ASSIGNED TASK
Take the entries below and retype them word for word, excluding the images.

(Data items)

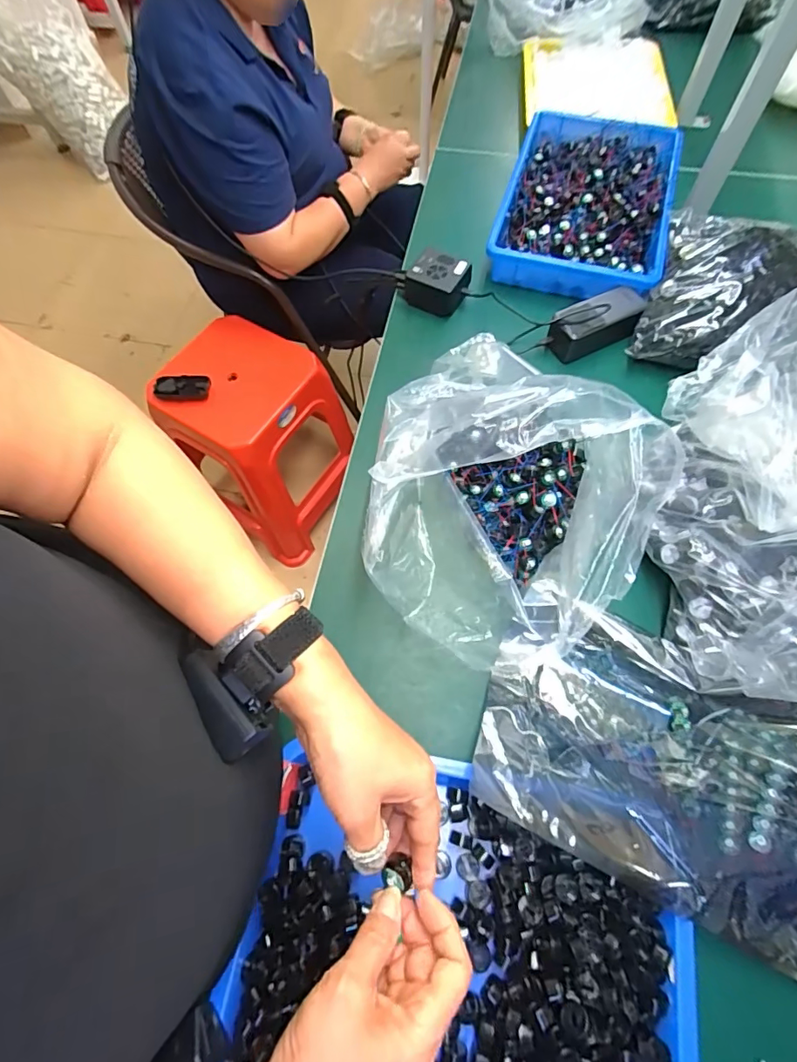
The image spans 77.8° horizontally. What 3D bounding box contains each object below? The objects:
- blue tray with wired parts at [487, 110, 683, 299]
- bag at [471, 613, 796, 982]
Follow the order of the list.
[{"bbox_3d":[0.295,-0.516,0.771,0.243,0.056,0.366,15,68,9],"label":"blue tray with wired parts"},{"bbox_3d":[0.248,0.218,0.443,0.338,0.050,0.206,25,69,13],"label":"bag"}]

RESPONSE BELOW
The image spans 77.8° horizontally. What 3D bounding box contains each object below? The objects:
- blue tray with wired parts at [487, 110, 683, 299]
- bag at [471, 613, 796, 982]
Follow the order of the list.
[{"bbox_3d":[0.295,-0.516,0.771,0.243,0.056,0.366,15,68,9],"label":"blue tray with wired parts"},{"bbox_3d":[0.248,0.218,0.443,0.338,0.050,0.206,25,69,13],"label":"bag"}]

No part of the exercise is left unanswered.